*ABOUT THIS EXERCISE*: The entries shown below should be output exactly as they appear.

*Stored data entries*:
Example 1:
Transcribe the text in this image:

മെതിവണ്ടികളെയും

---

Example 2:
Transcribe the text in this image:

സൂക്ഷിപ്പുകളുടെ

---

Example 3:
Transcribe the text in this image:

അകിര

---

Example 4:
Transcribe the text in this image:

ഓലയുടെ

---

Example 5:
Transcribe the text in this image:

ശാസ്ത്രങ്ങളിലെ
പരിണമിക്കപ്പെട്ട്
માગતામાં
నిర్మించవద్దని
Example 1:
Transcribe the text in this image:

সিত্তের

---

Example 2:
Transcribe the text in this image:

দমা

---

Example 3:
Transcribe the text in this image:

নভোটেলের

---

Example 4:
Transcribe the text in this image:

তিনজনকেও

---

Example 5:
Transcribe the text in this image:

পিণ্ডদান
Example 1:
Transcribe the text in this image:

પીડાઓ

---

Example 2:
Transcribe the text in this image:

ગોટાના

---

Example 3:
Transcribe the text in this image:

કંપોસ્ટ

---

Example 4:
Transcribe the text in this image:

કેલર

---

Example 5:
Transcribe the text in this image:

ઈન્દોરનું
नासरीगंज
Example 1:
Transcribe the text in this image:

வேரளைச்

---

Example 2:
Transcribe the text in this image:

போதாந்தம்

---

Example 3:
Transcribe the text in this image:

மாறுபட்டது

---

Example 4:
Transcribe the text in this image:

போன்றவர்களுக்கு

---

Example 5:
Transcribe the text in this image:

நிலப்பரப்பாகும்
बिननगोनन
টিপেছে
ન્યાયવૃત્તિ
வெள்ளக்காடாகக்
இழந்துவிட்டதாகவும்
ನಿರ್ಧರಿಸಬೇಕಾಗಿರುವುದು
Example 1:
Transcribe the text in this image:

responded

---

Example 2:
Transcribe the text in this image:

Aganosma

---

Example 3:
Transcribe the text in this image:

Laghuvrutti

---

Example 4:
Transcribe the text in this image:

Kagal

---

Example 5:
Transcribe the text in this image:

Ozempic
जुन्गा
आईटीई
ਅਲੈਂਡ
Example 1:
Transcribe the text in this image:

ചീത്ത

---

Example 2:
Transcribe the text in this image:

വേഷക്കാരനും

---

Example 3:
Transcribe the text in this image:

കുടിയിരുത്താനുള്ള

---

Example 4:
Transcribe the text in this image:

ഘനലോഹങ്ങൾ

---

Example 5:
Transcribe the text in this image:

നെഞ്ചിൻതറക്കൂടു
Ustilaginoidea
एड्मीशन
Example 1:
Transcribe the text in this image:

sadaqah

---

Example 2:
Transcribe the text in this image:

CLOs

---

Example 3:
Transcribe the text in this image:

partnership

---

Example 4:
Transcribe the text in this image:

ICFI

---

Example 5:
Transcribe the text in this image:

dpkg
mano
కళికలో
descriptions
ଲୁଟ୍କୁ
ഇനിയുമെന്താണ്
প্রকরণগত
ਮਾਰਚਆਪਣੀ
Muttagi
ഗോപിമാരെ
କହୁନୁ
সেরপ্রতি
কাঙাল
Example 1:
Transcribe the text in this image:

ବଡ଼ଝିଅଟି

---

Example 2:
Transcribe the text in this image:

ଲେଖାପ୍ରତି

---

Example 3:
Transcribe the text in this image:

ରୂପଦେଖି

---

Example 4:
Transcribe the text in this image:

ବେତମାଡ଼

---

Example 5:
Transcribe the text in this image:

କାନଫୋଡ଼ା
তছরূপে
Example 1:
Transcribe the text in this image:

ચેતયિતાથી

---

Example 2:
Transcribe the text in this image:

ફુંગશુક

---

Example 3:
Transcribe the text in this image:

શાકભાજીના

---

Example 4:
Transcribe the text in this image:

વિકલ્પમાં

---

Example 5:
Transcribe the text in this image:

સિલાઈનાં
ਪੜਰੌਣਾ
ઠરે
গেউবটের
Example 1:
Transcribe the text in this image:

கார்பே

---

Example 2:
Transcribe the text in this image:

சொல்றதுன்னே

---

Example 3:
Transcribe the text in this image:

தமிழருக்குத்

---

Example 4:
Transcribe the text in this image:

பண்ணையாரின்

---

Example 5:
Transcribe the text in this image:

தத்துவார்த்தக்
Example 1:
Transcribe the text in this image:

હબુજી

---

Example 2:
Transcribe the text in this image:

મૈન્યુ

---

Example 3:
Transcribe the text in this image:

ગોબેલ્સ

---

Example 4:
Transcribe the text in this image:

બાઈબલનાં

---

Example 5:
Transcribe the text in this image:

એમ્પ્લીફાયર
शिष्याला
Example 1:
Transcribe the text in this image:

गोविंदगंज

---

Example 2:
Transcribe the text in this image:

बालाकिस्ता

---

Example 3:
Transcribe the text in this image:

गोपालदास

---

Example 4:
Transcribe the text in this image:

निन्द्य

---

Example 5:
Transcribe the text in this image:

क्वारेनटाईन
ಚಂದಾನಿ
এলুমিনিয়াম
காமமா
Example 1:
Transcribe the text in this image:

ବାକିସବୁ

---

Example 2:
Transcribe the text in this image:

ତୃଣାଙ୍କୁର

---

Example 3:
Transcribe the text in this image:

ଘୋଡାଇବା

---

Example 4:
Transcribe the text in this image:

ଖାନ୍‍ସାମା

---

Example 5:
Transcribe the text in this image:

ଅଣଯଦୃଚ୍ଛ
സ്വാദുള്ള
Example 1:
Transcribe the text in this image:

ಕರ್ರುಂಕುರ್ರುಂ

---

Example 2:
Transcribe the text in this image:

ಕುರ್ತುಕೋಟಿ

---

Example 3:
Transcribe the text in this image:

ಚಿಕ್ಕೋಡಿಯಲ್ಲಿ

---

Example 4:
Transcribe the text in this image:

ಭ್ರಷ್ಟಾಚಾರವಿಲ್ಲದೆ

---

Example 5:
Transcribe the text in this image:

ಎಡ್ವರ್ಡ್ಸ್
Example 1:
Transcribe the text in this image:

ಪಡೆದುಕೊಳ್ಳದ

*RESULT*:
Example 1:
Transcribe the text in this image:

മെതിവണ്ടികളെയും

---

Example 2:
Transcribe the text in this image:

സൂക്ഷിപ്പുകളുടെ

---

Example 3:
Transcribe the text in this image:

അകിര

---

Example 4:
Transcribe the text in this image:

ഓലയുടെ

---

Example 5:
Transcribe the text in this image:

ശാസ്ത്രങ്ങളിലെ
പരിണമിക്കപ്പെട്ട്
માગતામાં
నిర్మించవద్దని
Example 1:
Transcribe the text in this image:

সিত্তের

---

Example 2:
Transcribe the text in this image:

দমা

---

Example 3:
Transcribe the text in this image:

নভোটেলের

---

Example 4:
Transcribe the text in this image:

তিনজনকেও

---

Example 5:
Transcribe the text in this image:

পিণ্ডদান
Example 1:
Transcribe the text in this image:

પીડાઓ

---

Example 2:
Transcribe the text in this image:

ગોટાના

---

Example 3:
Transcribe the text in this image:

કંપોસ્ટ

---

Example 4:
Transcribe the text in this image:

કેલર

---

Example 5:
Transcribe the text in this image:

ઈન્દોરનું
नासरीगंज
Example 1:
Transcribe the text in this image:

வேரளைச்

---

Example 2:
Transcribe the text in this image:

போதாந்தம்

---

Example 3:
Transcribe the text in this image:

மாறுபட்டது

---

Example 4:
Transcribe the text in this image:

போன்றவர்களுக்கு

---

Example 5:
Transcribe the text in this image:

நிலப்பரப்பாகும்
बिननगोनन
টিপেছে
ન્યાયવૃત્તિ
வெள்ளக்காடாகக்
இழந்துவிட்டதாகவும்
ನಿರ್ಧರಿಸಬೇಕಾಗಿರುವುದು
Example 1:
Transcribe the text in this image:

responded

---

Example 2:
Transcribe the text in this image:

Aganosma

---

Example 3:
Transcribe the text in this image:

Laghuvrutti

---

Example 4:
Transcribe the text in this image:

Kagal

---

Example 5:
Transcribe the text in this image:

Ozempic
जुन्गा
आईटीई
ਅਲੈਂਡ
Example 1:
Transcribe the text in this image:

ചീത്ത

---

Example 2:
Transcribe the text in this image:

വേഷക്കാരനും

---

Example 3:
Transcribe the text in this image:

കുടിയിരുത്താനുള്ള

---

Example 4:
Transcribe the text in this image:

ഘനലോഹങ്ങൾ

---

Example 5:
Transcribe the text in this image:

നെഞ്ചിൻതറക്കൂടു
Ustilaginoidea
एड्मीशन
Example 1:
Transcribe the text in this image:

sadaqah

---

Example 2:
Transcribe the text in this image:

CLOs

---

Example 3:
Transcribe the text in this image:

partnership

---

Example 4:
Transcribe the text in this image:

ICFI

---

Example 5:
Transcribe the text in this image:

dpkg
mano
కళికలో
descriptions
ଲୁଟ୍କୁ
ഇനിയുമെന്താണ്
প্রকরণগত
ਮਾਰਚਆਪਣੀ
Muttagi
ഗോപിമാരെ
କହୁନୁ
সেরপ্রতি
কাঙাল
Example 1:
Transcribe the text in this image:

ବଡ଼ଝିଅଟି

---

Example 2:
Transcribe the text in this image:

ଲେଖାପ୍ରତି

---

Example 3:
Transcribe the text in this image:

ରୂପଦେଖି

---

Example 4:
Transcribe the text in this image:

ବେତମାଡ଼

---

Example 5:
Transcribe the text in this image:

କାନଫୋଡ଼ା
তছরূপে
Example 1:
Transcribe the text in this image:

ચેતયિતાથી

---

Example 2:
Transcribe the text in this image:

ફુંગશુક

---

Example 3:
Transcribe the text in this image:

શાકભાજીના

---

Example 4:
Transcribe the text in this image:

વિકલ્પમાં

---

Example 5:
Transcribe the text in this image:

સિલાઈનાં
ਪੜਰੌਣਾ
ઠરે
গেউবটের
Example 1:
Transcribe the text in this image:

கார்பே

---

Example 2:
Transcribe the text in this image:

சொல்றதுன்னே

---

Example 3:
Transcribe the text in this image:

தமிழருக்குத்

---

Example 4:
Transcribe the text in this image:

பண்ணையாரின்

---

Example 5:
Transcribe the text in this image:

தத்துவார்த்தக்
Example 1:
Transcribe the text in this image:

હબુજી

---

Example 2:
Transcribe the text in this image:

મૈન્યુ

---

Example 3:
Transcribe the text in this image:

ગોબેલ્સ

---

Example 4:
Transcribe the text in this image:

બાઈબલનાં

---

Example 5:
Transcribe the text in this image:

એમ્પ્લીફાયર
शिष्याला
Example 1:
Transcribe the text in this image:

गोविंदगंज

---

Example 2:
Transcribe the text in this image:

बालाकिस्ता

---

Example 3:
Transcribe the text in this image:

गोपालदास

---

Example 4:
Transcribe the text in this image:

निन्द्य

---

Example 5:
Transcribe the text in this image:

क्वारेनटाईन
ಚಂದಾನಿ
এলুমিনিয়াম
காமமா
Example 1:
Transcribe the text in this image:

ବାକିସବୁ

---

Example 2:
Transcribe the text in this image:

ତୃଣାଙ୍କୁର

---

Example 3:
Transcribe the text in this image:

ଘୋଡାଇବା

---

Example 4:
Transcribe the text in this image:

ଖାନ୍‍ସାମା

---

Example 5:
Transcribe the text in this image:

ଅଣଯଦୃଚ୍ଛ
സ്വാദുള്ള
Example 1:
Transcribe the text in this image:

ಕರ್ರುಂಕುರ್ರುಂ

---

Example 2:
Transcribe the text in this image:

ಕುರ್ತುಕೋಟಿ

---

Example 3:
Transcribe the text in this image:

ಚಿಕ್ಕೋಡಿಯಲ್ಲಿ

---

Example 4:
Transcribe the text in this image:

ಭ್ರಷ್ಟಾಚಾರವಿಲ್ಲದೆ

---

Example 5:
Transcribe the text in this image:

ಎಡ್ವರ್ಡ್ಸ್
Example 1:
Transcribe the text in this image:

ಪಡೆದುಕೊಳ್ಳದ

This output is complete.